While the GPAI Profile focuses on the risks inherent to “general-purpose” models, the Agentic AI Profile addresses the risks that emerge when AI-based systems are granted the agency to act with little to no human oversight, often on behalf of users. It also draws on a growing body of technical, policy, and security research on AI agency, autonomy, and control.

“The Agentic AI Profile is primarily for use by developers and deployers of agentic AI systems, including both single-agent and multi-agent systems built on general-purpose and domain-specific models,” the authors explain. “Policymakers, evaluators, and regulators can also use the Agentic AI Profile to assess whether agentic AI systems have been designed, evaluated, and deployed in line with leading risk-management practices.”

A Range of Risks — and Risk-Management Levers

The report covers a wide range of risks that could emerge as agentic AI systems are given autonomy to perform tasks and interact with other AI systems and the world at large. For example, such systems could accelerate the spread of misinformation, as “hallucinated or erroneous outputs from one agent are consumed and reused by other agents or systems.”

Other harms outlined in the report include the “amplification of existing bias and discrimination through feedback loops,” as well as “loss of control” by humans, as agentic AI systems could pursue behaviors that “undermine shutdown, rollback, or containment mechanisms.” Autonomous systems also have potential to self-replicate and self-modify, and to carry out “anthropomorphic or socially persuasive behavior” that may make it difficult for human users to understand or contest the agents’ behaviors.

The report does not consider agency as a binary attribute, but rather provides guidance based on varying degrees of agency. “Agentic AI ranges from narrowly scoped, single-agent systems to highly autonomous, multi-agent architectures operating in complex environments, requiring risk controls that are proportionate to these characteristics,” the report explains. “This Profile prioritizes risk-management practices that preserve meaningful human responsibility while enabling bounded autonomy within clearly defined limits.”

The report also outlines a range of approaches for managing these risks, which it calls “risk-management levers.” These include:

  • Human control and accountability, including clear role definitions, intervention points, escalation pathways, and shutdown mechanisms.
  • System-level risk assessment, especially for multi-agent interactions, tool use, and environment access.
  • Continuous monitoring and post-deployment oversight, recognizing that agentic behavior may evolve over time and across contexts.
  • Defense-in-depth and containment, treating sufficiently capable agents as untrusted entities due to the limitations of current evaluation techniques.
  • Transparency and documentation, including clear communication of system boundaries, limitations, and risk-mitigation decisions to relevant stakeholders.
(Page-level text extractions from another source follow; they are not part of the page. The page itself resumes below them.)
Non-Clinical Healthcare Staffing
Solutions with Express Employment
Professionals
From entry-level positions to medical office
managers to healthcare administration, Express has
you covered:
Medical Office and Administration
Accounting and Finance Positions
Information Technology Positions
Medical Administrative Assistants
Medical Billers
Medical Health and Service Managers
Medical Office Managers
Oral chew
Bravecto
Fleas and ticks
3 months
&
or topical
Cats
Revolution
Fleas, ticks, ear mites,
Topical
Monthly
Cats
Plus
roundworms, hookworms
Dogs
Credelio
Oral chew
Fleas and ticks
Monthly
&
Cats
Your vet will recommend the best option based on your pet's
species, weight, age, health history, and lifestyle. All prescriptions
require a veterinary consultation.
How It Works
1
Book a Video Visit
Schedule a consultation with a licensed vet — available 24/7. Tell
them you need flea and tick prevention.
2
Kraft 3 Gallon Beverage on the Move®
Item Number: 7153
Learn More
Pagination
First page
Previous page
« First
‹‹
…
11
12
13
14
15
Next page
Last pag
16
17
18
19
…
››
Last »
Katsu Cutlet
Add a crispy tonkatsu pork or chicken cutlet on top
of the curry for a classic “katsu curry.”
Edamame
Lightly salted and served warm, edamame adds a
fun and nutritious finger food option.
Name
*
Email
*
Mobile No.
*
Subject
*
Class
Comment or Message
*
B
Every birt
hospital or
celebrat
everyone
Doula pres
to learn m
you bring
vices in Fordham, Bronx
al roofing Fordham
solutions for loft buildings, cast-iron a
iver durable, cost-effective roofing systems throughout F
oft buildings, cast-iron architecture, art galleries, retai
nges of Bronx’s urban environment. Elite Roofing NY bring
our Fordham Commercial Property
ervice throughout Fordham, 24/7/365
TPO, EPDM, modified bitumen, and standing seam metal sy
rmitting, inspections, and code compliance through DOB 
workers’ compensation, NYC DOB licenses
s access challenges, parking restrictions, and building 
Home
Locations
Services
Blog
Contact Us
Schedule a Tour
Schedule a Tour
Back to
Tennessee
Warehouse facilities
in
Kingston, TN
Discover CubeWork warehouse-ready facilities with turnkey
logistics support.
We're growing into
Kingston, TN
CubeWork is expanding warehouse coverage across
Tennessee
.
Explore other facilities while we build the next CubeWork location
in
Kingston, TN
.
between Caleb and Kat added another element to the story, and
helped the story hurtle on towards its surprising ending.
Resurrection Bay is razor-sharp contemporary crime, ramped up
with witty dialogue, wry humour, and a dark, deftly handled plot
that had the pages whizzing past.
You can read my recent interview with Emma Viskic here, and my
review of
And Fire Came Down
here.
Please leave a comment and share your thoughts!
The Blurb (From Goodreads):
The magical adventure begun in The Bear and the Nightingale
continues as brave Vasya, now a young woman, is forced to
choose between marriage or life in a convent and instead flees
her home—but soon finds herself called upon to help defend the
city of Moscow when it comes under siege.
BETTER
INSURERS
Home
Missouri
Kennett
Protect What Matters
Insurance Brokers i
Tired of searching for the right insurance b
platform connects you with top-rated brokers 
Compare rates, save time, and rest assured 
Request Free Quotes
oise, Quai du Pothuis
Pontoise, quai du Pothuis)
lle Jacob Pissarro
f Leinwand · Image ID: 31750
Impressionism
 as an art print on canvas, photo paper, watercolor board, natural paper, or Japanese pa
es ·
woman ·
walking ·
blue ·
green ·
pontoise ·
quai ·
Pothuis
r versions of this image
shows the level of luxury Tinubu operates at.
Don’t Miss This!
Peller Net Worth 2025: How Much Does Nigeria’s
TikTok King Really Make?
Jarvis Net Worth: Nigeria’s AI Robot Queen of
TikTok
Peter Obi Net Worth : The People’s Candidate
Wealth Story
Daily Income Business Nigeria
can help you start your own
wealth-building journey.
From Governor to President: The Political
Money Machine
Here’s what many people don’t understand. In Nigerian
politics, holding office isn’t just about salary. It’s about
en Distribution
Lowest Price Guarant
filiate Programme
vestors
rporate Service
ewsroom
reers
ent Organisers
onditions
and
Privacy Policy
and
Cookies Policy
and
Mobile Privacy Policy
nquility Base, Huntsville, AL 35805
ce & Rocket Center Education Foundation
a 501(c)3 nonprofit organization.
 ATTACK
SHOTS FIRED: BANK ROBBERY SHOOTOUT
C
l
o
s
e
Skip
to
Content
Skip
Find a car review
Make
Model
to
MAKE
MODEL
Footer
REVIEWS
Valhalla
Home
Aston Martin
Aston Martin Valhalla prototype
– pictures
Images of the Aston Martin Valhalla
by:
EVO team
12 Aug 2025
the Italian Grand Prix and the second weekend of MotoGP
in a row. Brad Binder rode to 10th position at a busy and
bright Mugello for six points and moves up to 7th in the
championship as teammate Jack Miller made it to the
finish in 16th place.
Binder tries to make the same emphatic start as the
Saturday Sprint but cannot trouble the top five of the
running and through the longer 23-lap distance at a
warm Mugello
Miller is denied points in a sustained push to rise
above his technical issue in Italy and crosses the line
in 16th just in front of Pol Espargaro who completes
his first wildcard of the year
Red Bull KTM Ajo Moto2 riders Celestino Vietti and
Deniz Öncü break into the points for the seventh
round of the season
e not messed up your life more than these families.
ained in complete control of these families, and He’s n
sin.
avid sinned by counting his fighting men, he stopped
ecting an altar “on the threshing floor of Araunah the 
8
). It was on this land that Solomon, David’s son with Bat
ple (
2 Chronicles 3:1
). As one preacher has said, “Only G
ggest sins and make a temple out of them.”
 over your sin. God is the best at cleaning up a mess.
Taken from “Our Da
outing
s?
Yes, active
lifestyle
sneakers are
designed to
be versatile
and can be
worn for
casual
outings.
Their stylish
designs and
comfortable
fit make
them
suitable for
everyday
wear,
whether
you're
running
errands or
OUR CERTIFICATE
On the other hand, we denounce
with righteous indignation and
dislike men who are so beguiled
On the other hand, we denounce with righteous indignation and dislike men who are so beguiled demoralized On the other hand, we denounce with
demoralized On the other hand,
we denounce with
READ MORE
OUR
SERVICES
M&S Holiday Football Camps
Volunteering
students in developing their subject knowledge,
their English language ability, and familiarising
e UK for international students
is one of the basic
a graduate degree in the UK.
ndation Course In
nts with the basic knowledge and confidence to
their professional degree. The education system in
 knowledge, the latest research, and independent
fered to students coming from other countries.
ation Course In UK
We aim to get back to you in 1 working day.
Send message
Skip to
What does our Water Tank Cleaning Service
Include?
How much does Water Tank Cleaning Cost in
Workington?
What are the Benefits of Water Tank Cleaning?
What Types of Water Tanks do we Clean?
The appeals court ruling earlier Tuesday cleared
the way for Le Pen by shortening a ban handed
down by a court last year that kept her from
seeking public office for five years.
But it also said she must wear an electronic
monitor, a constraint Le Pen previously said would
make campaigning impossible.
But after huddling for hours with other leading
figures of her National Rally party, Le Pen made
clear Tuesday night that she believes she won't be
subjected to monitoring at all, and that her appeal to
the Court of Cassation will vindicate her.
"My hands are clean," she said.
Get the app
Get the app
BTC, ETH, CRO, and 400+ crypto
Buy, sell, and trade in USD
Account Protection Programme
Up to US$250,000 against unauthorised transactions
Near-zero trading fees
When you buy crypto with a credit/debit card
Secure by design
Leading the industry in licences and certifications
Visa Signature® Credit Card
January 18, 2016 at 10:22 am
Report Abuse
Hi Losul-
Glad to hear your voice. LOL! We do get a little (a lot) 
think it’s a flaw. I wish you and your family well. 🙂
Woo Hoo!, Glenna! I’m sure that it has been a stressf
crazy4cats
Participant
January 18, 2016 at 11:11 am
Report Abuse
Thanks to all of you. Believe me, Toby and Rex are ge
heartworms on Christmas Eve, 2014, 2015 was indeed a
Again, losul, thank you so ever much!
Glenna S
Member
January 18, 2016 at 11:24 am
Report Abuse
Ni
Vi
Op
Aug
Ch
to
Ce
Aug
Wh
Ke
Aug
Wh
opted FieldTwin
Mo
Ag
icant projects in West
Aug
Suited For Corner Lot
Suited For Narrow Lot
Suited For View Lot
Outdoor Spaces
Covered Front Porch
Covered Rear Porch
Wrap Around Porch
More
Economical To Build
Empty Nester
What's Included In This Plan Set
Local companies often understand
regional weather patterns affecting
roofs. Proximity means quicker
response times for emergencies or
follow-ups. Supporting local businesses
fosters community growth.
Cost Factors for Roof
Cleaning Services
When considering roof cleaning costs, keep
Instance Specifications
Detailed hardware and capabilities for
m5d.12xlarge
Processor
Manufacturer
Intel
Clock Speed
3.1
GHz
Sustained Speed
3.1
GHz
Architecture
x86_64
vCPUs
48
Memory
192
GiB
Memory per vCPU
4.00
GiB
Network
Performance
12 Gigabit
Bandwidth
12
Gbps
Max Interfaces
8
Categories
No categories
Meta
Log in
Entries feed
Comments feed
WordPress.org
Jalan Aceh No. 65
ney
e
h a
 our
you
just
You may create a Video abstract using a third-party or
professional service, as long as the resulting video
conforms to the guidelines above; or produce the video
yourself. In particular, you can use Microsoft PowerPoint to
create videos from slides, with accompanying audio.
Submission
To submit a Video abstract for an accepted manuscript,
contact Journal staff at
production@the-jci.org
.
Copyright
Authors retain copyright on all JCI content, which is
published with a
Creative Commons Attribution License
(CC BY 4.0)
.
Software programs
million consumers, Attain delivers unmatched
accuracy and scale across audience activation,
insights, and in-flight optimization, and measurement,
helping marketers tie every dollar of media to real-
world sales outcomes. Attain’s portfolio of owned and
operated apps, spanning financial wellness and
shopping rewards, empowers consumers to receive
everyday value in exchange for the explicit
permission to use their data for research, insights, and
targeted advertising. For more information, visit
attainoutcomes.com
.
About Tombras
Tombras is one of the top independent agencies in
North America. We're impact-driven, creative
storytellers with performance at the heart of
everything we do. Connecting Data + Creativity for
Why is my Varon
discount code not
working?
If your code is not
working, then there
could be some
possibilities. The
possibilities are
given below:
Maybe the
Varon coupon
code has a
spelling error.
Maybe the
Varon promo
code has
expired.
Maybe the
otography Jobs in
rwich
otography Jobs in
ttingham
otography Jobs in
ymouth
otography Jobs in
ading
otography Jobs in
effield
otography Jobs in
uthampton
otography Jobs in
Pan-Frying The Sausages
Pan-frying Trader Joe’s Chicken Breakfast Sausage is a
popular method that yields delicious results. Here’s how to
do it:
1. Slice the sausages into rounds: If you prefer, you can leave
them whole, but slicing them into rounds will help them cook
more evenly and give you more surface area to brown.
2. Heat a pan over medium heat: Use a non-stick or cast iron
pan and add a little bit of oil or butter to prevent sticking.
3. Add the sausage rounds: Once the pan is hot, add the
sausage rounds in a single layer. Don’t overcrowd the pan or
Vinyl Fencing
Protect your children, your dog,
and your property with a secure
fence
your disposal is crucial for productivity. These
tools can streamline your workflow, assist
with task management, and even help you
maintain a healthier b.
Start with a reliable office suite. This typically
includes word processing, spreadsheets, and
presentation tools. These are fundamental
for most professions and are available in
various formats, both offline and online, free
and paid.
The authors note that several important limitations remain in applying these risk management levers, and so the report “should not be treated as a static checklist, but a living framework intended to evolve alongside agentic AI research, deployment practices, and governance norms.”

“This Profile,” the authors explain, “aims to help key actors in the AI value chain by providing a shared structure, vocabulary, and set of expectations that support responsible development and deployment of agentic AI systems while enabling innovation that does not come at the expense of safety, security, or public trust.”